(Description of the task)
Your answer should hold exactly the lines below from the line with "von Funidelia gelesen und akzeptiere" through the line with "exclusivas.", both included, and no pictures at all.

(Information given)
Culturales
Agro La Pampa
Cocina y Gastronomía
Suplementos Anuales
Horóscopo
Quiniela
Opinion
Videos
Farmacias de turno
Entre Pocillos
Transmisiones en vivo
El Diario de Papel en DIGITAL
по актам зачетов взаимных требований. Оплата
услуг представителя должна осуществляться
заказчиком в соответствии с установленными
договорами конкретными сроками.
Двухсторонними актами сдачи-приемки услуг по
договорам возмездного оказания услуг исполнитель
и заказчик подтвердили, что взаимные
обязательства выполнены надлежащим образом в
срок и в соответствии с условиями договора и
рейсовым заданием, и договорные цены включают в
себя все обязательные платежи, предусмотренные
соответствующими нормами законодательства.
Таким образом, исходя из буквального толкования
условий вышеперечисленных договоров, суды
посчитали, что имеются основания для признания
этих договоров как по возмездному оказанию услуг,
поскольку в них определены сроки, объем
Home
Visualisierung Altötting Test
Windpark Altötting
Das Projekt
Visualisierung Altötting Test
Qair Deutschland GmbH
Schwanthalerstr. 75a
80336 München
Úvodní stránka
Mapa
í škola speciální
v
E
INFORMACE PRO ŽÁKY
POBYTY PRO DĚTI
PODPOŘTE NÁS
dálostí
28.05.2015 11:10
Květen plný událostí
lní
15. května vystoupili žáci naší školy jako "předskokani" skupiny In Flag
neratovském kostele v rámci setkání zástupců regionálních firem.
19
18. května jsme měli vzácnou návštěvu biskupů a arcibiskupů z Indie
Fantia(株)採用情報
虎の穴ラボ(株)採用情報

==

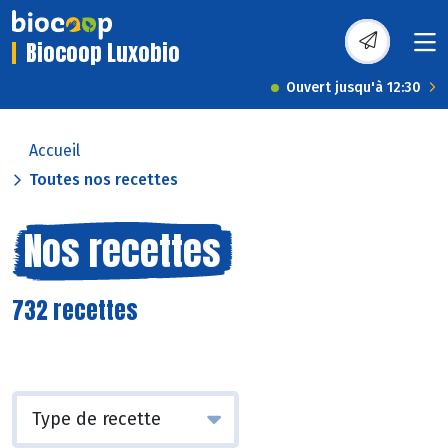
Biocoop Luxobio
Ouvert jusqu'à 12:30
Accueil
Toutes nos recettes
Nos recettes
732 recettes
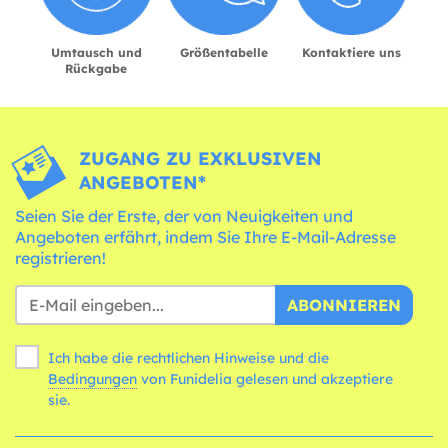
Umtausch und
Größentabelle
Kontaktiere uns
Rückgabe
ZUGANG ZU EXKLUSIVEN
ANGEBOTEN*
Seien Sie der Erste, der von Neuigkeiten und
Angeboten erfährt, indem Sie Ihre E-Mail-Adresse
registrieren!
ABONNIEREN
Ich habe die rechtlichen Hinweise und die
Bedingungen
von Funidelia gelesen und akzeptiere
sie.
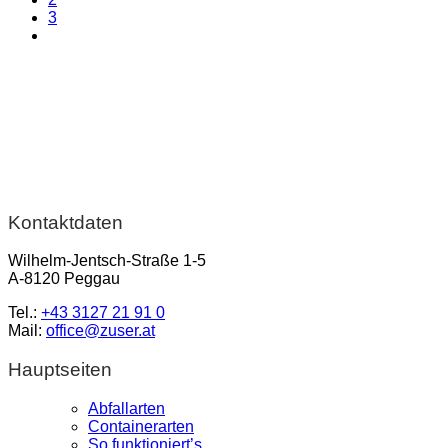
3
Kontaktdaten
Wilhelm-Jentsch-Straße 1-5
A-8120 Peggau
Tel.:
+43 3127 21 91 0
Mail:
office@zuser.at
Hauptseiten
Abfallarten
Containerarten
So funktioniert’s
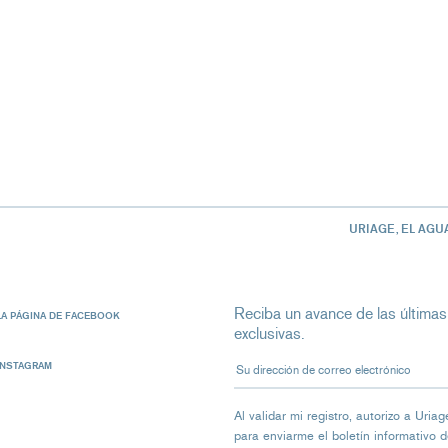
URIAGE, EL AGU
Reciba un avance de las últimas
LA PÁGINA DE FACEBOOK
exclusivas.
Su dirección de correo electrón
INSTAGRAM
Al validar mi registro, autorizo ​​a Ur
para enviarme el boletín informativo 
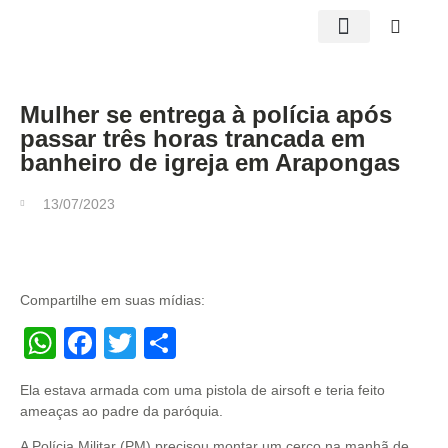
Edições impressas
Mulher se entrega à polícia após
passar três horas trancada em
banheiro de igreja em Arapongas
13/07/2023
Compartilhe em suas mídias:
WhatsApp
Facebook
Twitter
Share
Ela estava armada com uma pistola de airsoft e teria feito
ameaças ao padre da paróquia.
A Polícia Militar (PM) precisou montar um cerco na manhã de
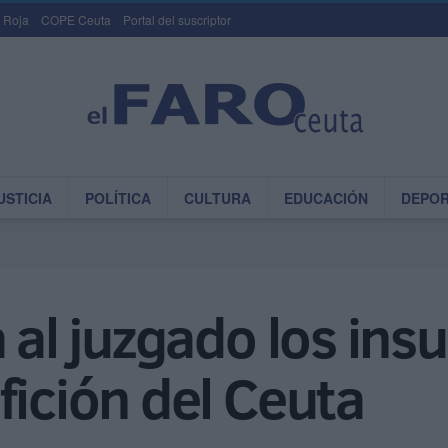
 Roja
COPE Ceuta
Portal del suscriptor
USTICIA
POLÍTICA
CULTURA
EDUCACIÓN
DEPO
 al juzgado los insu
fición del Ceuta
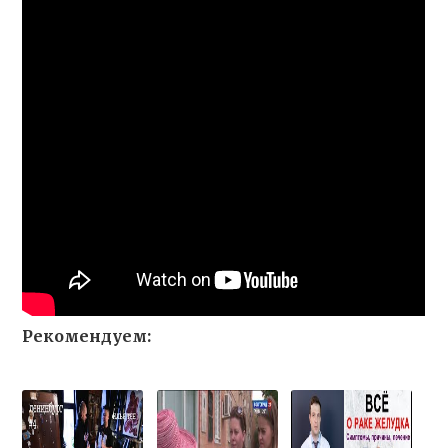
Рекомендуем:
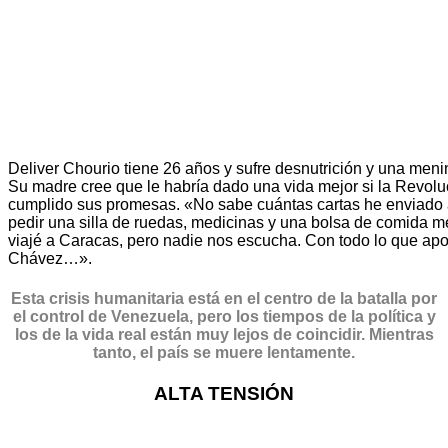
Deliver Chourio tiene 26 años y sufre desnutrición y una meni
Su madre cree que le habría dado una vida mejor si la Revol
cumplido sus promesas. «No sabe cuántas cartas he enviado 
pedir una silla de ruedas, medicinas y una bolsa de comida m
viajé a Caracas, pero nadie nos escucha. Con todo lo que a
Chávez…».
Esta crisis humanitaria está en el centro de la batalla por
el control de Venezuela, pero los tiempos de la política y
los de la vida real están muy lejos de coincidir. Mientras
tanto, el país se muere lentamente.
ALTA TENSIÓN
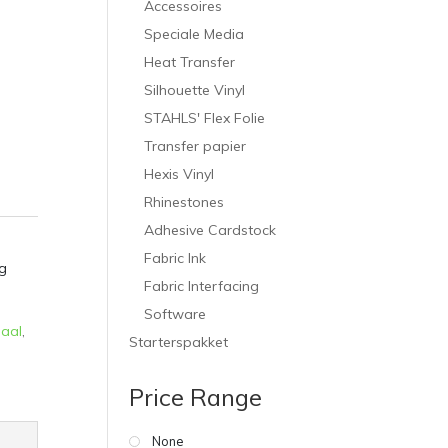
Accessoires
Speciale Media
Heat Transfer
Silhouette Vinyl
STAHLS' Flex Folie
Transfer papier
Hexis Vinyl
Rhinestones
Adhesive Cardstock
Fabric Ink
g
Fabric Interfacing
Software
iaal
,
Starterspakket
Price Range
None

...

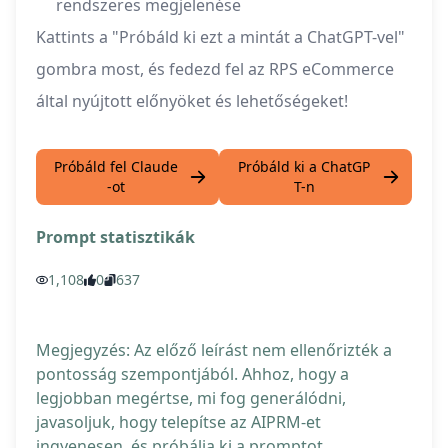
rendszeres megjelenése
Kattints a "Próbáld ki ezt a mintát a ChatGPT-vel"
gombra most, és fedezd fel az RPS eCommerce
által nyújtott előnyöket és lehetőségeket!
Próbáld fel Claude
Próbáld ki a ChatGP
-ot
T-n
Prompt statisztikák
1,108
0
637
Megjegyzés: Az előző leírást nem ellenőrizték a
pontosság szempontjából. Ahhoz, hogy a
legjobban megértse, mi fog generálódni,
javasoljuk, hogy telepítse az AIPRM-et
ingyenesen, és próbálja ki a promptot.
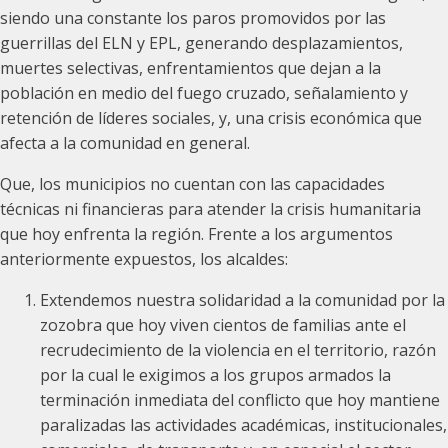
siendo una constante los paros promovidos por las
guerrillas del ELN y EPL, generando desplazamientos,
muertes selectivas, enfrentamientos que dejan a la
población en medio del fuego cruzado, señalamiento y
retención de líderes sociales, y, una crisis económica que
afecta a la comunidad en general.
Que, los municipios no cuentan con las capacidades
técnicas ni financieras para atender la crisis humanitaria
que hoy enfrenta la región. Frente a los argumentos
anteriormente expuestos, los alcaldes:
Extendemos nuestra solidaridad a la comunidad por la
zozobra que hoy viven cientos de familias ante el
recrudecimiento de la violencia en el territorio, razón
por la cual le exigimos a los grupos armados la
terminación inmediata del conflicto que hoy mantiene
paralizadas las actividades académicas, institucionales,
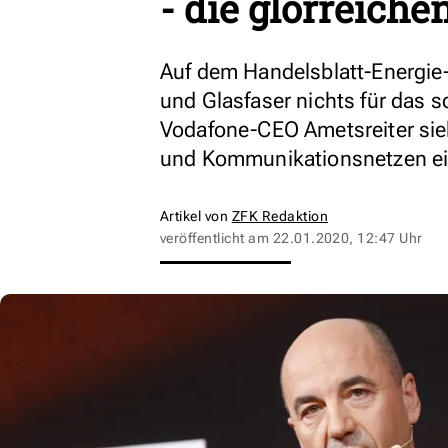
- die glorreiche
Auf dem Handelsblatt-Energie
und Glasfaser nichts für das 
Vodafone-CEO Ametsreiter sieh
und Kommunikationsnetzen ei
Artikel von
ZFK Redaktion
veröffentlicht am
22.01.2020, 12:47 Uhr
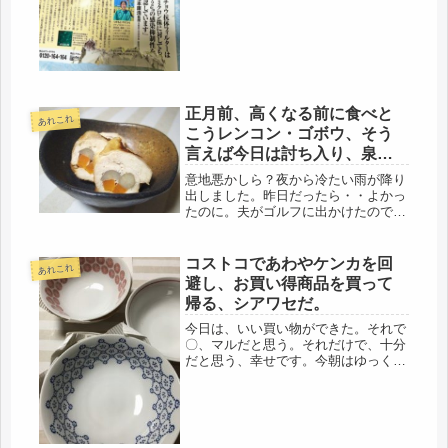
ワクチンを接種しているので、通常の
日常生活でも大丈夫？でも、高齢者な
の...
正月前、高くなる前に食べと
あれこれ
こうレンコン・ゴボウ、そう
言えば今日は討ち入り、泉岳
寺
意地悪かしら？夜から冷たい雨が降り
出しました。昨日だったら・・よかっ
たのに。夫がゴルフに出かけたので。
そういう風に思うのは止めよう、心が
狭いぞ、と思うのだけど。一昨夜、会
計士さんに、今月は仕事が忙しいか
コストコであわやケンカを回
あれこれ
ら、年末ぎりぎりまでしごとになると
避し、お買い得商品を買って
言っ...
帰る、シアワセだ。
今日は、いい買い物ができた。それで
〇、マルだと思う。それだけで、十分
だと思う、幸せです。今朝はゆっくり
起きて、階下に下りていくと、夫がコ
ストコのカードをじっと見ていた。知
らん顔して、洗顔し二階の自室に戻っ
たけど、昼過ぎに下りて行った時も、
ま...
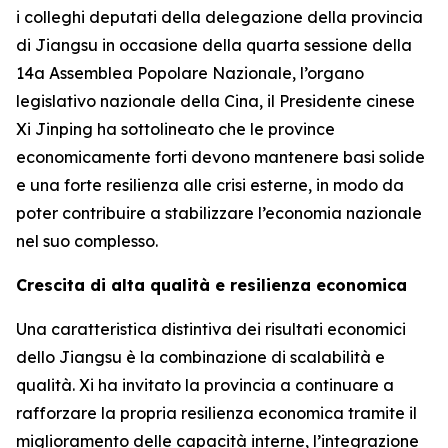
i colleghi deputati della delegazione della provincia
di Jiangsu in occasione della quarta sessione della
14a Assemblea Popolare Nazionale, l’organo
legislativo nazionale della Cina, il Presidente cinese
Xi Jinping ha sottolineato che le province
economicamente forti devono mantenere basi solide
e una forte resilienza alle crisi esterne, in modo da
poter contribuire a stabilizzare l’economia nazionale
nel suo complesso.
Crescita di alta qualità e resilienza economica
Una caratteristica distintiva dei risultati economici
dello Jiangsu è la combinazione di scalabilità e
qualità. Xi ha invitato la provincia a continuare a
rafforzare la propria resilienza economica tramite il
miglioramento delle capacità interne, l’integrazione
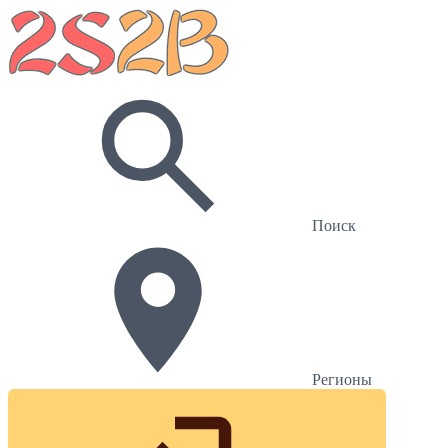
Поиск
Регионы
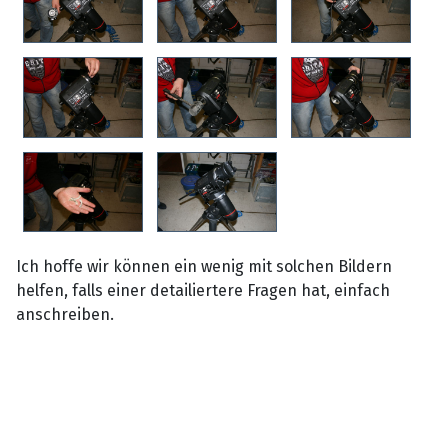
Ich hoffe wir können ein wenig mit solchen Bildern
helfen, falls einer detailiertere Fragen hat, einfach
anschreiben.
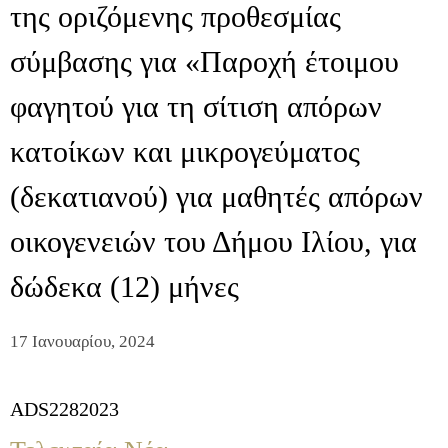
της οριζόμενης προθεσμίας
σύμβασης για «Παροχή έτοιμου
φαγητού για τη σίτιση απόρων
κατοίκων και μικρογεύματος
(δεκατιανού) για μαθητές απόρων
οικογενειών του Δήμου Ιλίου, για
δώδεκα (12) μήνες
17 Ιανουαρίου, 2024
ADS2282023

(Answer to this task)
von Funidelia gelesen und akzeptiere
sie.
3
Kontaktdaten
Wilhelm-Jentsch-Straße 1-5
A-8120 Peggau
Tel.:
+43 3127 21 91 0
Mail:
office@zuser.at
Hauptseiten
Abfallarten
Containerarten
So funktioniert’s
URIAGE, EL AGU
Reciba un avance de las últimas
LA PÁGINA DE FACEBOOK
exclusivas.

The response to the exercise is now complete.